Let us take the following two scenarios for better understanding of the STT charges.
Scenario 1: Buy 1 lot of Nifty call option with a strike price of 6000 at Rs.90 and sell it at Rs 100. The STT charged will be Rs 3.75.
(75*100*0.05% = 3.75) i.e. (Quantity * Premium * 0.05%)
Note: STT of 0.05% is charged on the sell side.
Scenario 2: Buy 1 lot of Nifty call option with a strike price of 6000 at Rs. 100 but don’t sell it and let it expire on the last day of the contract.
Now on the day of the expiry if the Nifty Spot closes at 6100, then the call option will be ITM as the Spot price > Strike price & the STT charged will be Rs. 571.87.
(6100*75*0.125%) = 571.87 i.e. (spot price *Qty*0.125%).
Note: STT of 0.125% is charged, where option is exercised by the exchange.
Concept of “Do-not-exercise” option contracts
If the STT levies by the exchange is less than the premium received by the clients then their long ITM options position will be exercised by default. However. if the STT surpasses the premium VNS will go for ‘Do not Exercise’ choice for the Close-To-Money (CTM) options”
Let’s understand with the below example.
Suppose you have purchased Nifty call option with strike price 10000. The settlement price declared on expiry day, by the exchange is 10200. This means the option that you bought is called as In-the-Money(ITM) option and also called as close to money(CTM*) option contract.
*CTM contract: Three strike prices above and below the settlement price are called as CTM contracts. In our example, the settlement price is 10200. Hence call options with strike price of 10150, 10100, 10050 and put options with strike price 10250, 10300, 10350 are called as CTM contracts.
If STT charge is higher than the premium then it will be marked as “Do-not-exercise”. If STT levied is less than the premium then RMS will give intimation to the exchange to exercise the option and respective amount will be credited to the account.
Case 1: When STT applied is higher
Consider you have purchased 1 lot(75 qty) of Nifty ITM call option with strike price 10150 and 10160 settlement price declared by the exchange. If you do not square off the position on the expiry date, the amount would get credited will be Rs. 750 [(10160-10150)*75] then RMS will check what is the STT levied to the transaction. In this case, STT levied is Rs.952.5 (10160*0.125%*75)
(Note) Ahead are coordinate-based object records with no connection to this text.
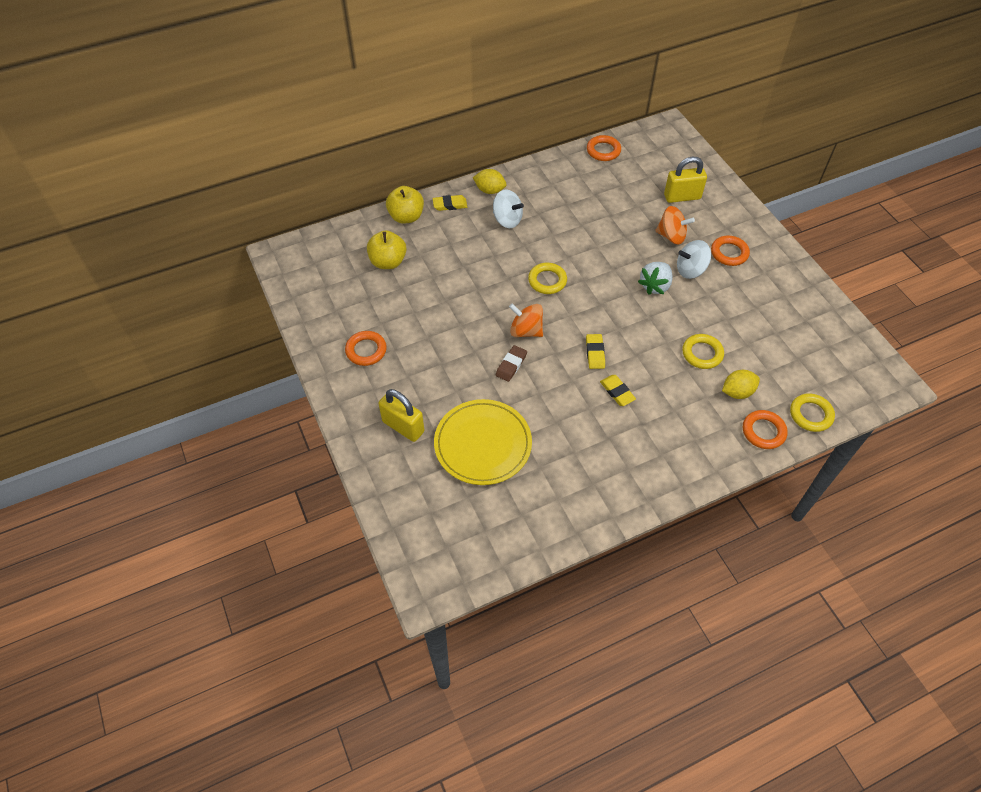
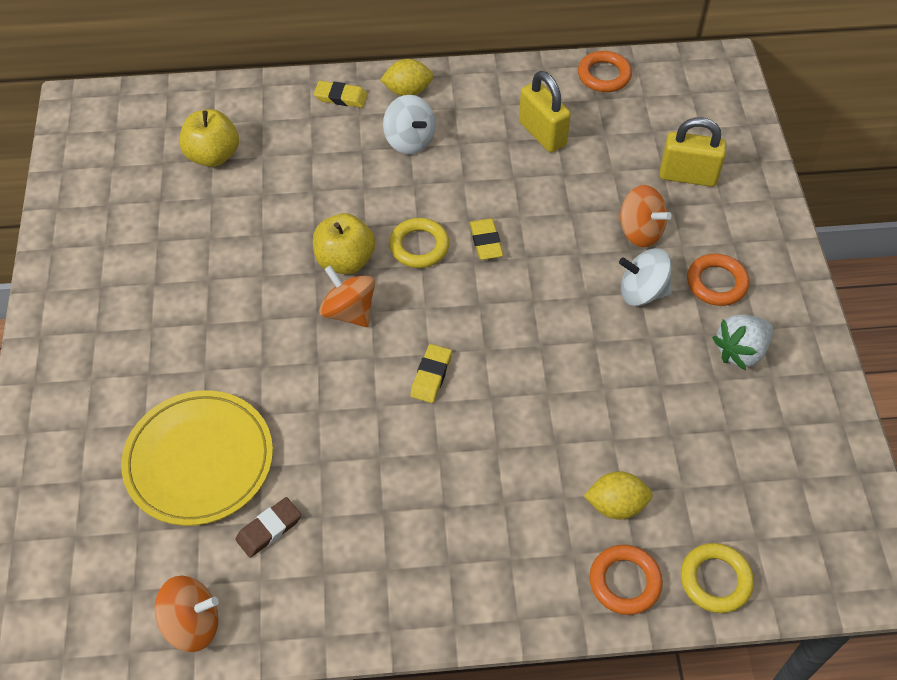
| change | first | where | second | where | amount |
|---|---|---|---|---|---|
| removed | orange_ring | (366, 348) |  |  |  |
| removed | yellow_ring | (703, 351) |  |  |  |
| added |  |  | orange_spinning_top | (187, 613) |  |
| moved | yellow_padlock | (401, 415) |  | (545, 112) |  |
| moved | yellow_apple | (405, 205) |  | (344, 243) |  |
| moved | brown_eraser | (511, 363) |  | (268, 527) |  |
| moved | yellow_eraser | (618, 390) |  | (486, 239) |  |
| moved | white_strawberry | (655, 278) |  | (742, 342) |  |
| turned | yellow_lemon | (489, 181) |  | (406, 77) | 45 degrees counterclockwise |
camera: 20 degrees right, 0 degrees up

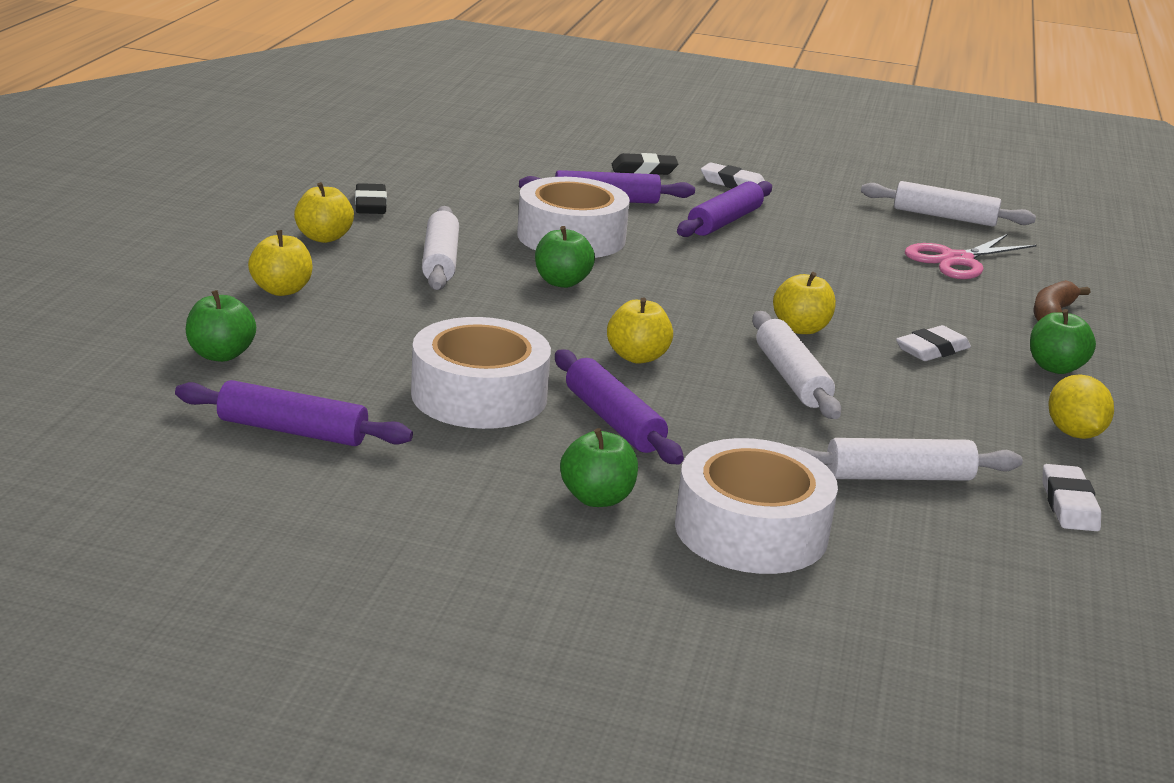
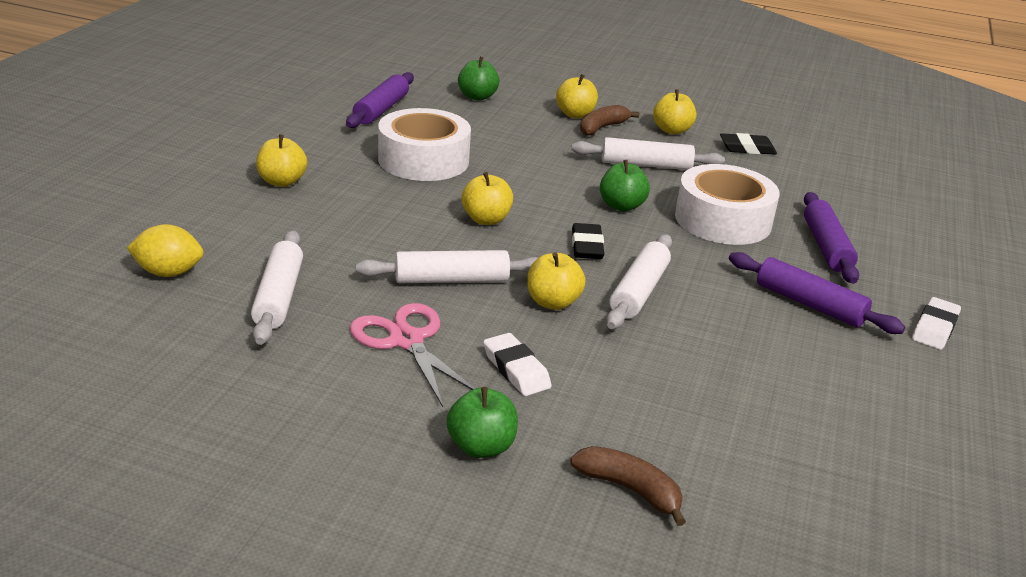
| change | first | where | second | where | amount |
|---|---|---|---|---|---|
| removed | purple_rolling_pin | (619, 406) |  |  |  |
| removed | white_tape | (756, 506) |  |  |  |
| removed | white_eraser | (1072, 497) |  |  |  |
| added |  |  | brown_banana | (609, 120) |  |
| moved | black_eraser | (645, 164) |  | (588, 241) |  |
| moved | white_rolling_pin | (948, 204) |  | (639, 281) |  |
| moved | pink_scissors | (971, 256) |  | (412, 355) |  |
| moved | yellow_lemon | (1081, 407) |  | (165, 250) |  |
| recoloured | green_apple | (599, 467) | yellow_apple | (281, 160) |  |
camera: 95 degrees right, 5 degrees up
Looking at the above example, it is clear that the STT is higher. Hence, RMS will go for “Do-not-exercise” facility and no STT will be debited to your account. You are going to lose only the premium that you paid while buying the contract.
Case 2: When STT applied is lower
Let’s assume you bought 1 lot of Nifty, call option with strike price 10100 and consider the same settlement price of 10160. In this case if you do not square off the position on expiry, you would receive Rs. 4500 [(10160-10100)*75] and the STT charged will be Rs. 952.5 (10160*0.125%*75)
Case 2 is clearly saying that the STT levied is very less than the premium receivable. In this case RMS will give the intimation to exchange to exercise the position from exchange’s end. The amount credited to your account would be Rs. 3547.5 (4500-952.5).